Seslenelim Aşka
Ey sevgili... Sen benim içten içe kanayan en derin yaramsın. Ne kadar özlendiğini bir bilsen, yokluğundan utanırsın.
Nedir sevgi?
Sevgi bazen sade bir gülümsemede görülür, bazen "Seni Seviyorum" sesi ile duyulur. Bazen bir şiir olup akar, bazen bir mektupta okunur. Bazen bir resim çizdirir, bazende bir hikaye yazdırır.
Sevgi bazen bir hediye de bazen de bir duada saklıdır. Sevgi ve Aşk öylesine bir bütündür ki sen ayırmak istesen de yürek ayırmaz. Hayat denen bu kısır döngüde öyle acımasız şeylere kaptırıyoruz ki kendimizi ne sevmeyi becerebiliyoruz ne de aşkın hakkını vermeyi. Hayatımızın yarısı kınamakla geçiyor, diğer yarısı da kınadıklarımızı yaşamakla. Ziyan ediyoruz ömrümüzü.
Gerçekten biliyor muyuz gerçek aşkı ve sevgiyi? Tanışan var mıdır her ikisiyle de.

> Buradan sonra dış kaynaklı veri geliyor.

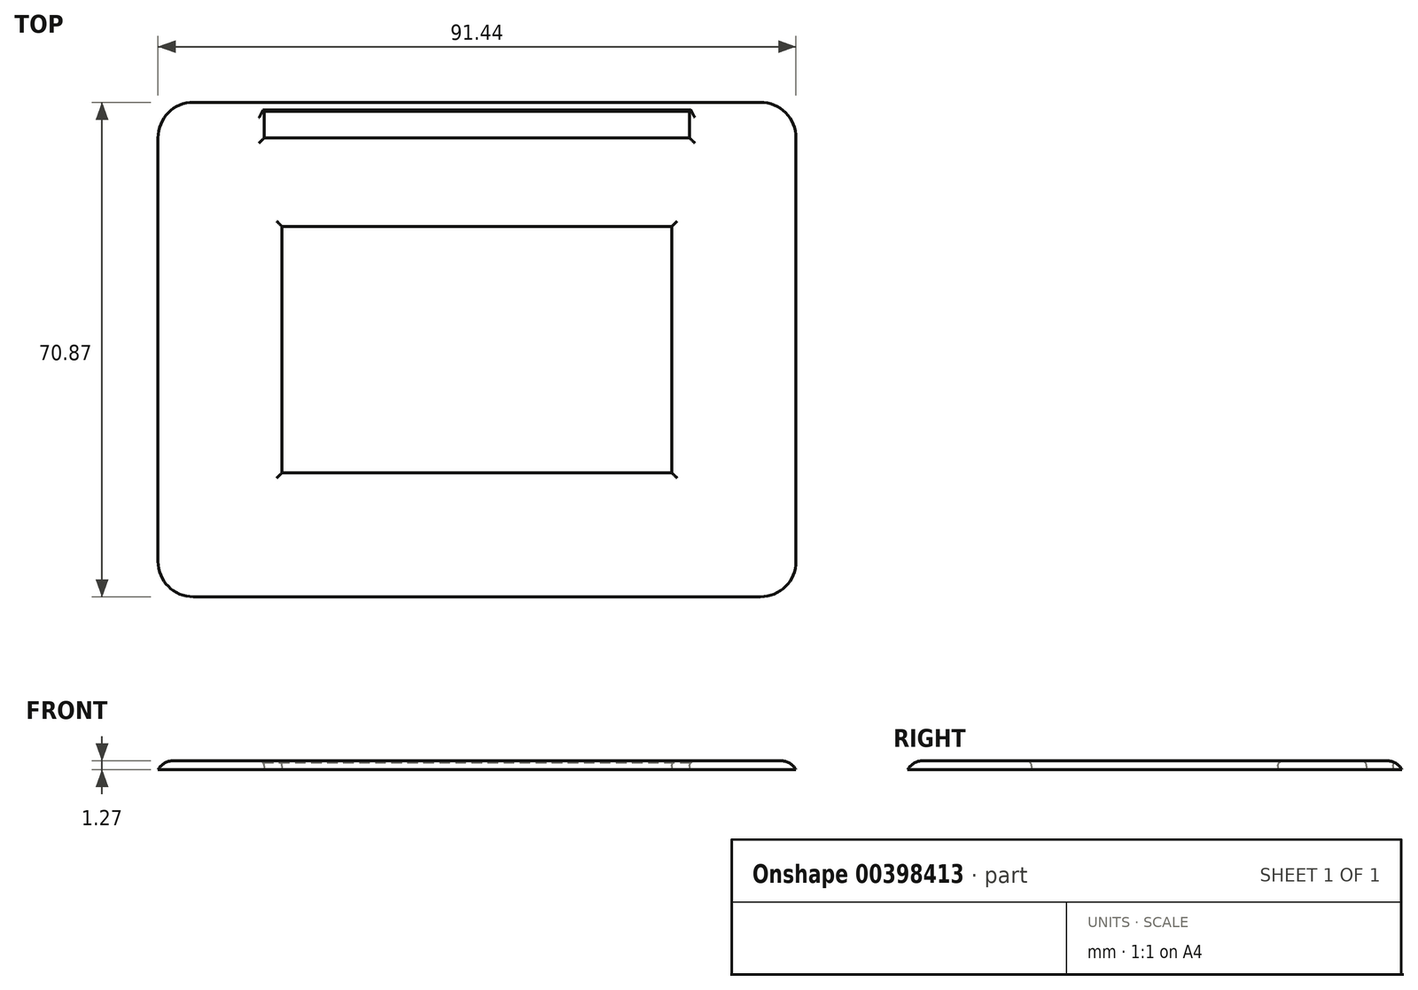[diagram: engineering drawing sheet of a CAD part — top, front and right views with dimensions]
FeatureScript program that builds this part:
annotation { "Feature Type Name" : "Feature", "Feature Type Description" : "" }
export const myFeature = defineFeature(function(context is Context, id is Id, definition is map)
    precondition{}
    {
        {
            var Q0;
            Q0=qCreatedBy(makeId("Top.planeOp"),FACE);
            var sketch = newSketch(context, id + "F0", { "sketchPlane" : qUnion([Q0])});
            skLineSegment(sketch, "E0.bottom", {"start": v(0, 0) * mm, "end": v(91.44, 0) * mm});
            skLineSegment(sketch, "E0.top", {"start": v(0, -70.87) * mm, "end": v(91.44, -70.87) * mm});
            skLineSegment(sketch, "E0.left", {"start": v(0, 0) * mm, "end": v(0, -70.87) * mm});
            skLineSegment(sketch, "E0.right", {"start": v(91.44, 0) * mm, "end": v(91.44, -70.87) * mm});
            skLineSegment(sketch, "E1.0", {"start": v(17.78, -17.78) * mm, "end": v(73.66, -17.78) * mm});
            skLineSegment(sketch, "E1.1", {"start": v(17.78, -17.78) * mm, "end": v(17.78, -53.09) * mm});
            skLineSegment(sketch, "E1.2", {"start": v(17.78, -53.09) * mm, "end": v(73.66, -53.09) * mm});
            skLineSegment(sketch, "E1.3", {"start": v(73.66, -17.78) * mm, "end": v(73.66, -53.09) * mm});
            skLineSegment(sketch, "E2", {"start": v(45.72, -1.27) * mm, "end": v(15.24, -1.27) * mm});
            skLineSegment(sketch, "E3", {"start": v(15.24, -1.27) * mm, "end": v(15.24, -5.08) * mm});
            skLineSegment(sketch, "E4", {"start": v(15.24, -5.08) * mm, "end": v(76.2, -5.08) * mm});
            skLineSegment(sketch, "E5", {"start": v(76.2, -5.08) * mm, "end": v(76.2, -1.27) * mm});
            skLineSegment(sketch, "E6", {"start": v(76.2, -1.27) * mm, "end": v(45.72, -1.27) * mm});
            skSolve(sketch);
        }
        {
            var Q0;
            Q0=makeQuery(id+"F0.imprint","IMPRINT",FACE,{"disambiguationData":[TD([[makeQuery(id+"F0.imprint","IMPRINT",EDGE,{"derivedFrom":sQuery(id+"F0.wireOp",EDGE,"E0.bottom")}),-1.0]])]});
            extrude(context, id + "F1", {"entities" : qUnion([Q0]), "depth" : 1.27 * mm});
        }
        {
            var Q0;
            Q0=makeQuery(id+"F1.opExtrude","SWEPT_EDGE",EDGE,{"disambiguationData":[OSD([sQuery(id+"F0.wireOp",EDGE,"E0.top"),sQuery(id+"F0.wireOp",EDGE,"E0.right")])]});
            var Q1;
            Q1=makeQuery(id+"F1.opExtrude","SWEPT_EDGE",EDGE,{"disambiguationData":[OSD([sQuery(id+"F0.wireOp",EDGE,"E0.bottom"),sQuery(id+"F0.wireOp",EDGE,"E0.right")])]});
            var Q2;
            Q2=makeQuery(id+"F1.opExtrude","SWEPT_EDGE",EDGE,{"disambiguationData":[OSD([sQuery(id+"F0.wireOp",EDGE,"E0.bottom"),sQuery(id+"F0.wireOp",EDGE,"E0.left")])]});
            var Q3;
            Q3=makeQuery(id+"F1.opExtrude","SWEPT_EDGE",EDGE,{"disambiguationData":[OSD([sQuery(id+"F0.wireOp",EDGE,"E0.top"),sQuery(id+"F0.wireOp",EDGE,"E0.left")])]});
            fillet(context, id + "F2", {"entities" : qUnion([Q0, Q1, Q2, Q3]), "radius" : 5.08 * mm, "tangentPropagation" : true, "allowEdgeOverflow" : false});
        }
        {
            var Q0;
            Q0=makeQuery(id+"F1.opExtrude","CAP_EDGE",EDGE,{"disambiguationData":[OSD([sQuery(id+"F0.wireOp",EDGE,"E1.1")])],"isStart":false});
            var Q1;
            Q1=makeQuery(id+"F1.opExtrude","CAP_EDGE",EDGE,{"disambiguationData":[OSD([sQuery(id+"F0.wireOp",EDGE,"E1.0")])],"isStart":false});
            var Q2;
            Q2=makeQuery(id+"F1.opExtrude","CAP_EDGE",EDGE,{"disambiguationData":[OSD([sQuery(id+"F0.wireOp",EDGE,"E1.2")])],"isStart":false});
            var Q3;
            Q3=makeQuery(id+"F1.opExtrude","CAP_EDGE",EDGE,{"disambiguationData":[OSD([sQuery(id+"F0.wireOp",EDGE,"E1.3")])],"isStart":false});
            var Q4;
            Q4=makeQuery(id+"F1.opExtrude","CAP_EDGE",EDGE,{"disambiguationData":[OSD([sQuery(id+"F0.wireOp",EDGE,"E4")])],"isStart":false});
            var Q5;
            Q5=makeQuery(id+"F1.opExtrude","CAP_EDGE",EDGE,{"disambiguationData":[OSD([sQuery(id+"F0.wireOp",EDGE,"E5")])],"isStart":false});
            var Q6;
            Q6=makeQuery(id+"F1.opExtrude","CAP_EDGE",EDGE,{"disambiguationData":[OSD([sQuery(id+"F0.wireOp",EDGE,"E2"),sQuery(id+"F0.wireOp",EDGE,"E6")])],"isStart":false});
            var Q7;
            Q7=makeQuery(id+"F1.opExtrude","CAP_EDGE",EDGE,{"disambiguationData":[OSD([sQuery(id+"F0.wireOp",EDGE,"E3")])],"isStart":false});
            fillet(context, id + "F3", {"entities" : qUnion([Q0, Q1, Q2, Q3, Q4, Q5, Q6, Q7]), "radius" : 0.76 * mm, "tangentPropagation" : true, "allowEdgeOverflow" : false});
        }
        {
            var Q0;
            Q0=makeQuery(id+"F1.opExtrude","CAP_EDGE",EDGE,{"disambiguationData":[OSD([sQuery(id+"F0.wireOp",EDGE,"E0.left")])],"isStart":false});
            fillet(context, id + "F4", {"entities" : qUnion([Q0]), "radius" : 2.54 * mm, "tangentPropagation" : true, "allowEdgeOverflow" : false});
        }
    });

Mecnuna sormuşlar; Leyla'ya hakkını helal eder misin diye? Etmem deyince; Neden peki derler... Mecnun cevap verir; Ahrette helalleşme bahanesiyle de olsa bir kez daha görürüm diye... Var mıdır böylesine büyük sevgiler, gerçek aşklar? Var mıdır gözün gördüğü değil, gönlün gördüğü yürekler? Vardır elbet, gözleri uzaklara dalan birinin, yakınlarda olmayan bir hikayesi... Parmaklarınızın arasındaki boşluklar neden vardır biliyor musunuz? Ben söyleyeyim, bir başkası gelip o boşluğu doldurabilsin diye…
Şimdiki aşklara, aşıklara bakıyorum da bir günde aşık olup üç günde sevgili oluyorlar. Her şeyde olduğu gibi, bu duygunun da sahtesini yaşıyorlar. Anında güvenip, anında ayrılıyorlar. Kimsenin sizin yanınızda olmasına güvenmeyin; karşınıza geçmesi için bir adım, düşmanınız olması için bir lafınız yeter. İşte bunu bilmiyorlar. Hayat, adanmak için değil yaşanmak içindir... Varsa yüreğinizde gerçek sevdalarınız, aşklarınız, hakkını vererek yaşayın. Günün adamı olmaya çalışmayın, hakikatin adamı olmaya çalışın, çünkü gün dediğin değişir ama hakikat değişmez. Varsa hayatınızda böylesine büyük bir sevda ne kalbinizle, ne de aklınızla sevin; olur ya kalp durur, akıl unutulur. Sevdanızı Ruhunuzla sevin. O ne durur ne de unutulur... Bırakın senin için ölürüm laflarını ciddiye almayı... Bunu size söyleyenler önce kendileri için yaşamayı öğrensinler, sonra sizin için ölsünler. Aşk dediğimiz şey sandığımız kadar değil yandığımız kadardır unutmayın."İyiki tanımışım" ile " keşke tanımasaydım " dediğiniz kişi eğer aynı kişiyse bırakmayın onu doyasıya yaşayın. Onu bunu özlersiniz tamam da; eğer kendinizi özlemeye başlarsanız işte orada sıkıntı başlar. Haydi, gelin varsa böyle bir sevdamız birlikte seslenelim ona...
Sağ yanım boşlukta... Sen benim sol yanımdasın.Adın yoklukta...! Soruyorum şimdi sana; En çok hangi yanda acır canın? Gidende mi kalanda mı?Hangi tarafta kalır en çok adın...? Susanda mı, soranda mı? Peki hangisinde daha çok varsın...? Yürekte mi... akılda mı? Diyelim.
Sevgi dolu yarınlarınız olsun sevgili gönül dostlarım.